Sunday, March 2, 2014

21. French Seaside Dream, 1960s

Kep



In the 1960s the small seaside town, only a few miles west of the Vietnam border, must have been the dream of many prospective real-estate buyers from France and developers alike. The land along the coast was pretty much all parceled off according to French urban planning, and today one can see here again the lonely property walls and now rusted, grand iron gates, familiar from Sihanoukville. Only very few completed 'dream villas' can be found today. 

Those who were the first to act, buy the land, hire engineers, architects and contractors and build a residence "in the colonies" lost the most. First the Lon Nol regime, and only a few years later, the Khmer Rouge put an end to the dreams, the sites were left abandoned, and some of the finished villas were used for rocket target practice by the communist "farmer-guerrilla", and this is still the state we find them in today.

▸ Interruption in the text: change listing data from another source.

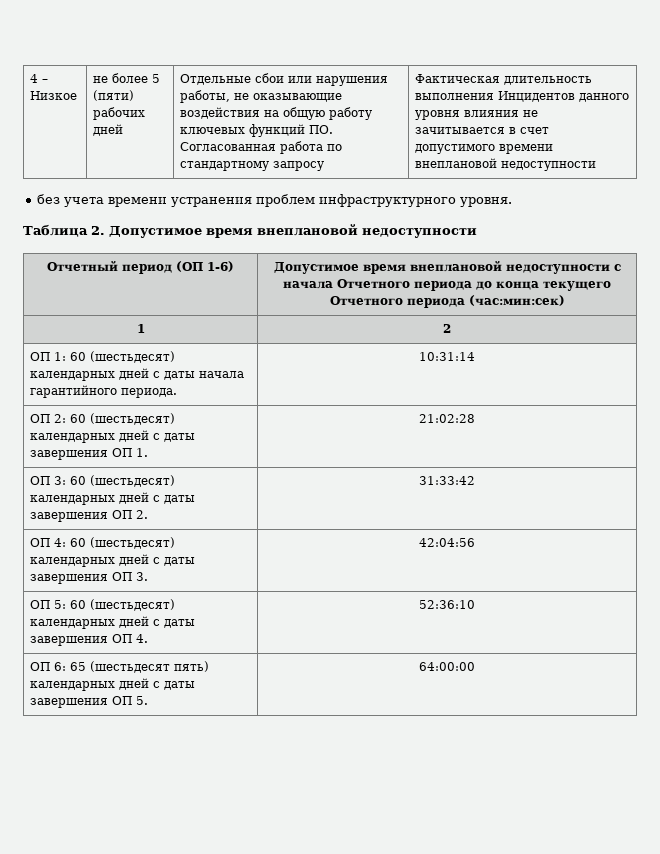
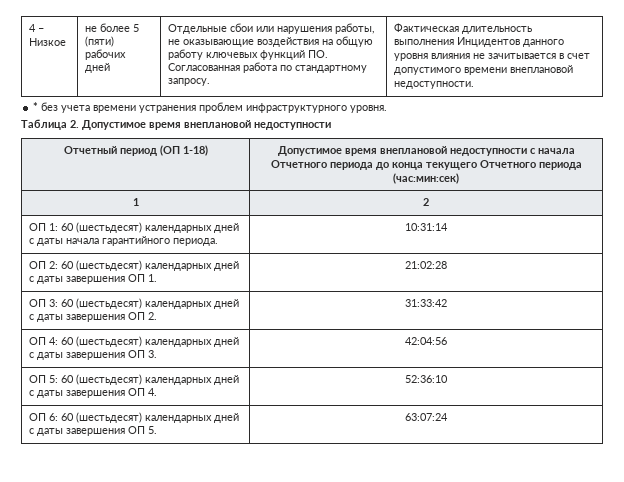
[272,161,324,171] запросу -> [168,78,211,86] запросу.
[500,161,596,171] недоступности // -> [394,81,475,89] [33,102,39,111] недоступности. // *
[207,261,234,272] 1-6) -> [182,145,208,156] 1-18)
[69,661,209,673] 65 (шестьдесят пять) -> [61,412,143,423] 60 (шестьдесят)
[419,662,475,671] 64:00:00 -> [405,413,448,421] 63:07:24

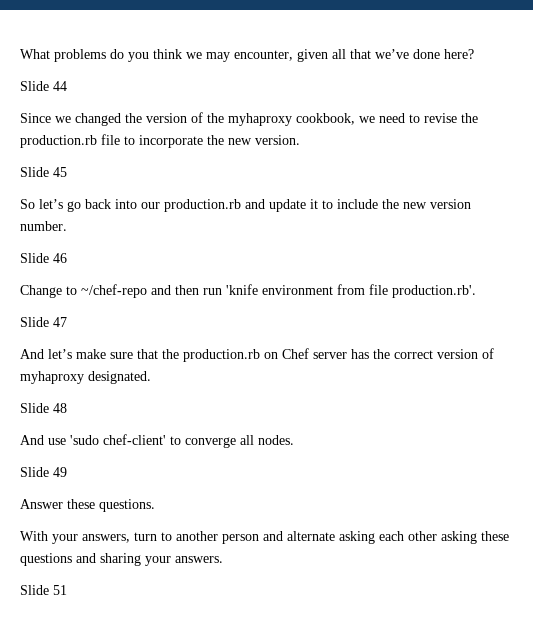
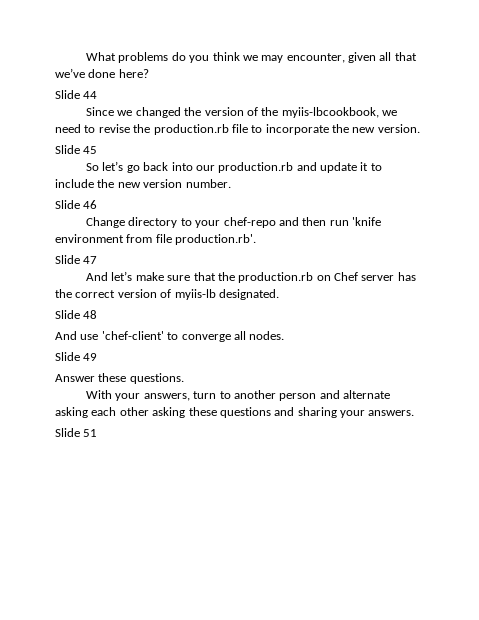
[228,113,355,126] myhaproxy cookbook, -> [281,107,379,118] myiis-lbcookbook,
[66,284,147,298] to ~/chef-repo -> [128,217,276,228] directory to your chef-repo
[20,371,84,384] myhaproxy -> [174,289,216,300] myiis-lb
[70,434,166,445] 'sudo chef-client' -> [101,331,164,340] 'chef-client'

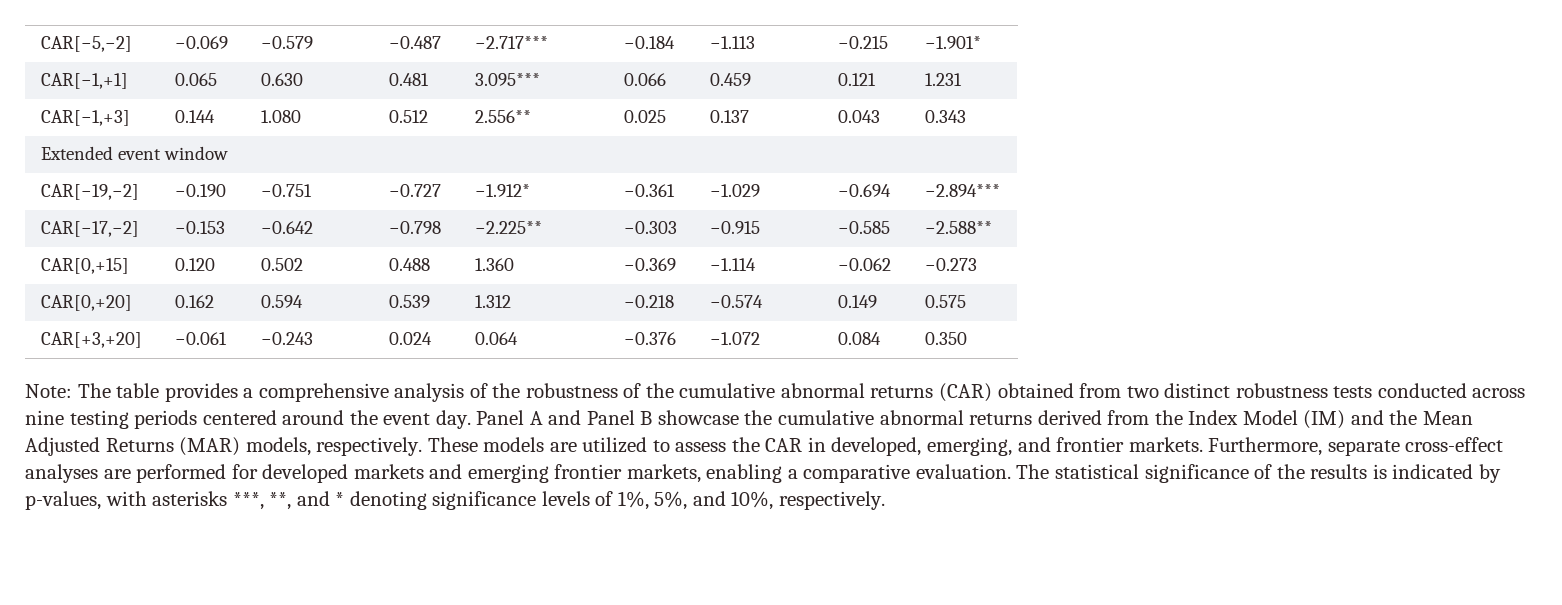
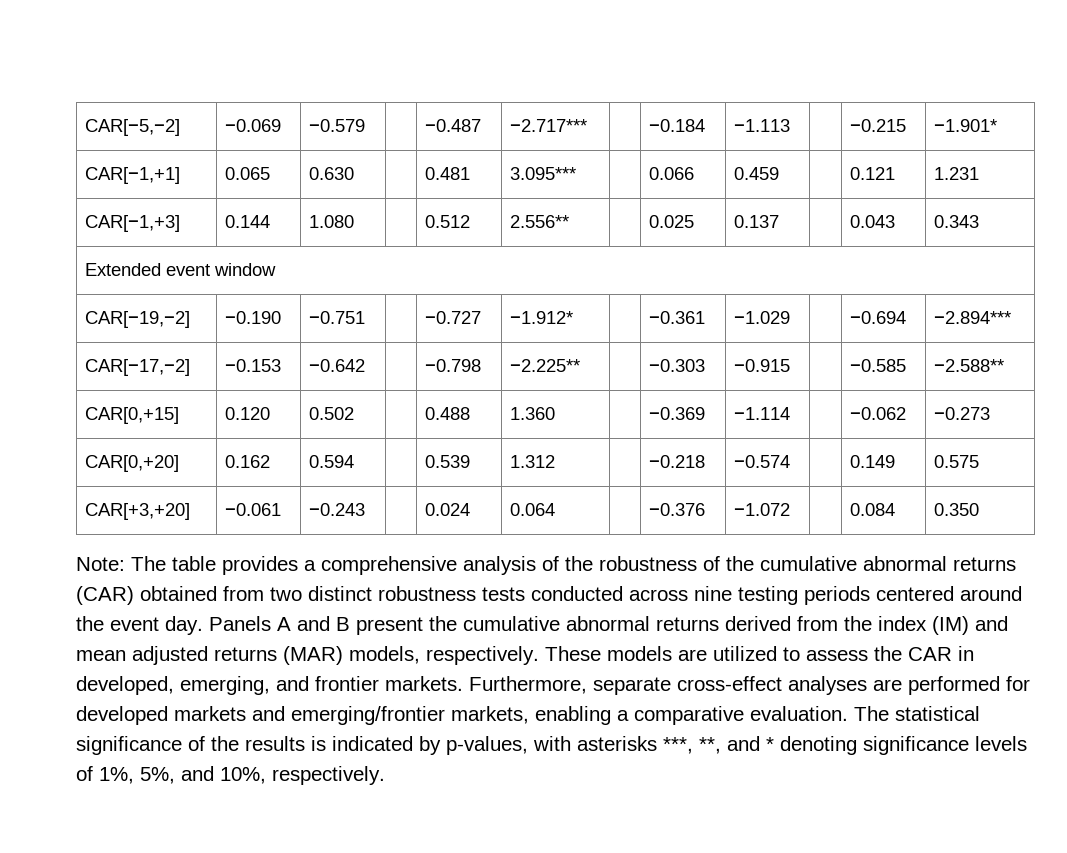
[476,410,525,425] Panel -> [209,616,271,631] Panels
[586,410,739,425] Panel B showcase -> [336,617,423,635] B present
[1188,410,1473,429] [25,437,174,456] Index Model (IM) and the Mean Adjusted Returns -> [878,616,1008,635] [76,646,277,665] index (IM) and mean adjusted returns
[467,464,623,483] emerging frontier -> [291,706,445,725] emerging/frontier

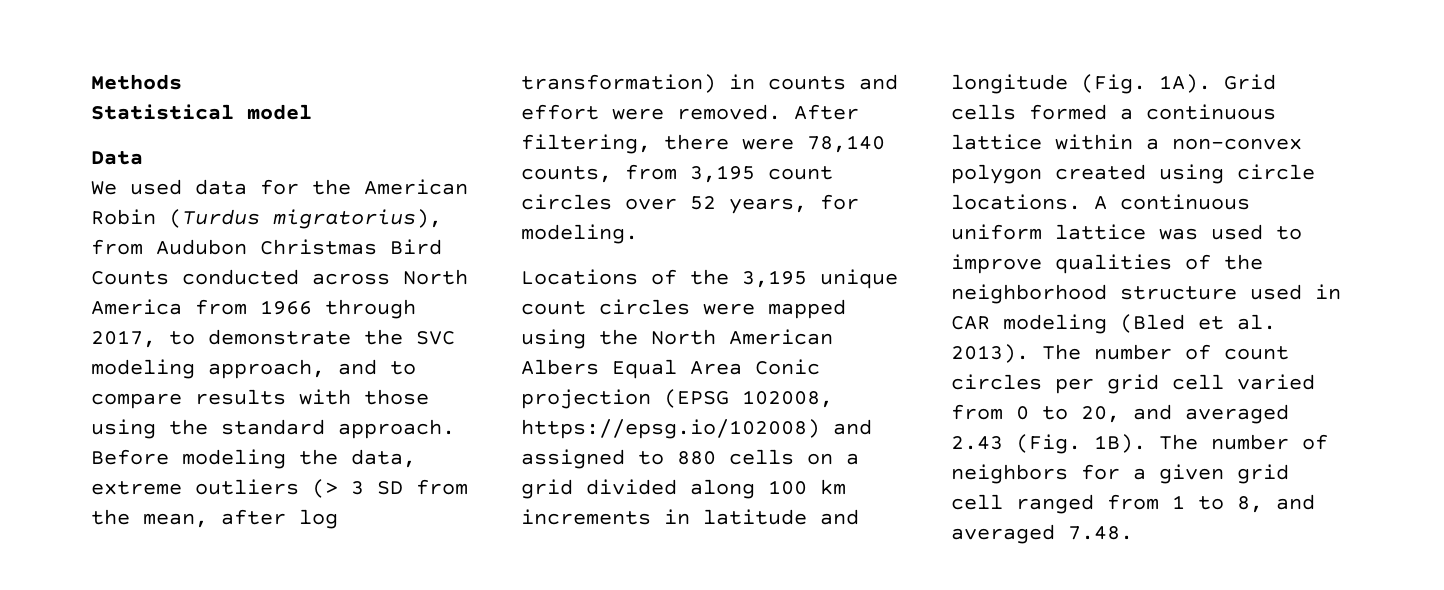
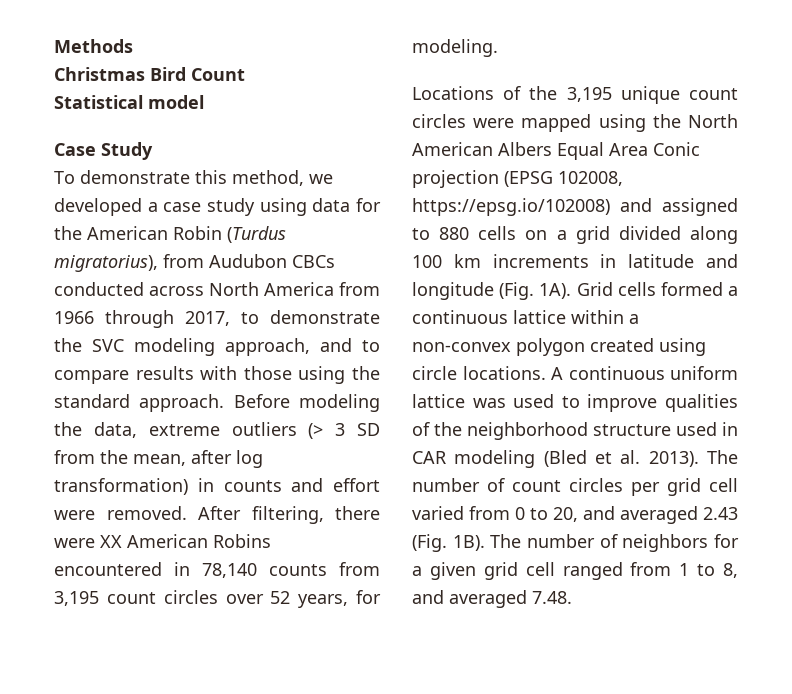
(182, 82) none -> [54,67,245,81] // Christmas Bird Count
[91,151,143,165] [91,179,182,195] Data // We used -> [54,142,153,160] [54,170,333,186] [54,198,307,216] Case Study // To demonstrate this method, we developed a case study using
[260,239,442,255] [91,271,169,285] Christmas Bird Counts -> [292,255,335,268] CBCs
[807,135,885,153] [521,166,612,183] 78,140 counts, -> [100,534,271,548] [54,562,327,578] XX American Robins encountered in 78,140 counts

Very few can be seen in a good condition, recently restored, and occupied. Many, even the one's in the most splendid "million-dollar-view" locations are home to squatters, extremely poor families from the countryside.

The entire seaside town has the most fabulous beaches, the whitest sand, and, -at least now during the dry season-, the best climate.

This 'modern architecture museum' with the few remnants of the French modernist villas is one of my favored sites to see in Cambodia.

Except for the local Khmer weekend tourists from Phnom Penh, tourism is almost zero. The onslaught of the dreaded Chinese tourist groups hasn't happened yet, but eventually it will, of course.

Now it is just beautiful here.








I like this picture: Kids and their mother live in this ruin.
The location characteristics are similar to the French coast at the Cote d'Azur, near Cap d'Antibes, where such a house and its site would run in the double digit million Euro range.











Nice Le Corbusier inspired design of a vacation villa from the 1960s, one of the very few completed.















French "milestone graveyard", Kep.
Another picture I like a lot. It reminds me of the "Chabert & Guillot" Montelimar nougat in the cardboard milestone boxes my dad used to buy when we drove to Southern France for summer vacation.